Ray Ivany, right, holds a copy of the Now or Never: An Urgent Call for Action for Nova Scotians report just prior to giving a talk in Wolfville. Beside him is Rev. Roger Prentice, president of the Wolfville and Area Inter-church Council, who introduced Ivany.
Ray Ivany, the head of the five-member panel that called for urgent action to improve Nova Scotia's economy, doesn’t think the report is going to sit and gather dust.
The Acadia University president told an audience of 90 at a Wolfville and Area Inter-church Council meeting on May 21 that from the first day back in February, people have engaged, and he's pleased with the reaction to their findings.
He told a story about being hailed on Barrington Street in Halifax by a car driver who called out, “‘thanks for telling the truth.’ That was a high point.”

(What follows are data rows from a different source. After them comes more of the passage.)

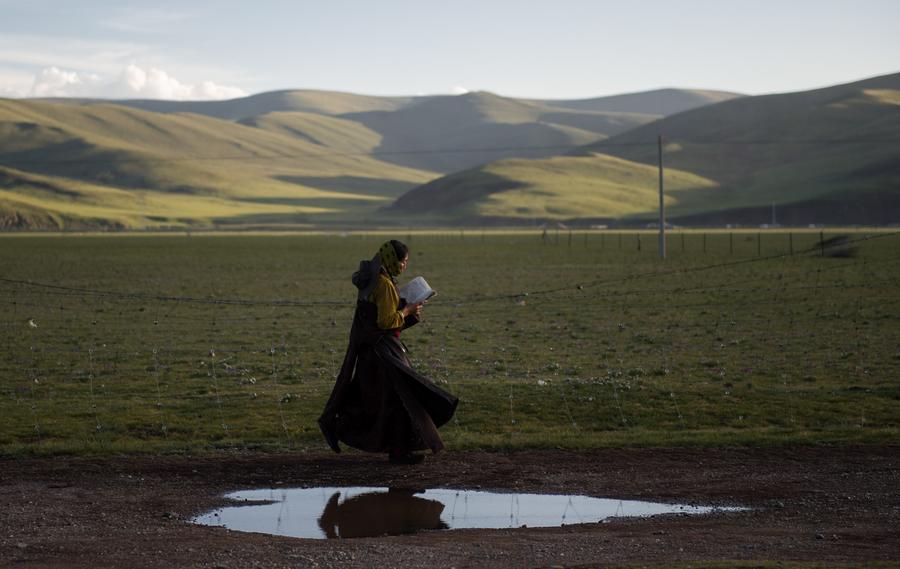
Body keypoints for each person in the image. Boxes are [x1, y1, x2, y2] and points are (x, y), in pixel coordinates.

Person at [318, 240, 458, 464]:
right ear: (393, 260)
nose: (404, 266)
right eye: (403, 262)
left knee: (379, 402)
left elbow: (375, 317)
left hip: (370, 351)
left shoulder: (374, 279)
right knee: (398, 399)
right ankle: (344, 430)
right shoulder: (383, 285)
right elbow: (386, 321)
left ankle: (397, 450)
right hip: (382, 353)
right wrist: (408, 309)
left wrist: (403, 308)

Ivany reaffirmed his abiding belief that we can get through this, and equally that “we can’t avert our gaze. We can’t hope it will go away.
“I fervently believe we can turn it around,” Ivany said about the projections in the report. Otherwise, he said, “we are looking at a lesser Nova Scotia in every possible way.”
Ivany said the report has prompted wide discussions about the challenges facing the province.
Despite advice that Nova Scotia is doomed to endure an extended period of decline unless population trends are reversed and suspicious attitudes about business are changed, he said, an authentic dialogue has begun.
Ivany said demography alone is a massive issue for communities that are standing on the edge of a cliff. Increasing the size of Nova Scotia's population can be achieved by attracting more immigrants to the province and encouraging Nova Scotians living elsewhere to return home; however, Ivany says it will take time to get that done.
One of the first challenges he spoke of is making immigrants feel part of the community.
“That was a very consistent message,” Ivany said.
“We need more economic activity in every way.”
To carry that out, he said, attitudes and culture will have to change. Community will be fundamental to keeping young Nova Scotians - and their retired parents - at home, he added.
“Otherwise, the fabric of the community is going to change. The churches can play a huge role. This is not all about business, but about preserving our humanity. And one test is how we treat those that need a hand up,” he said.
Helping others tends to fall on the same few people, he said. He said that ‘community’ is not necessarily roads and infrastructure, “it’s the people and the sense of community that we create. I think we start in a position of huge strength.”
Specifically, Ivany called for “us to be more Nova Scotian. Instead of being fractured, we need to be as resourceful as our parents’ generation.”
He believes that in order to make the transition to a new economy, citizens of this province have to be willing to make a commitment and to look out for each other.
“For all of us, almost a million people, the journey starts with a single step. All 940,000 of us have to start tomorrow,” Ivany said.
“This is going to have to become a movement.”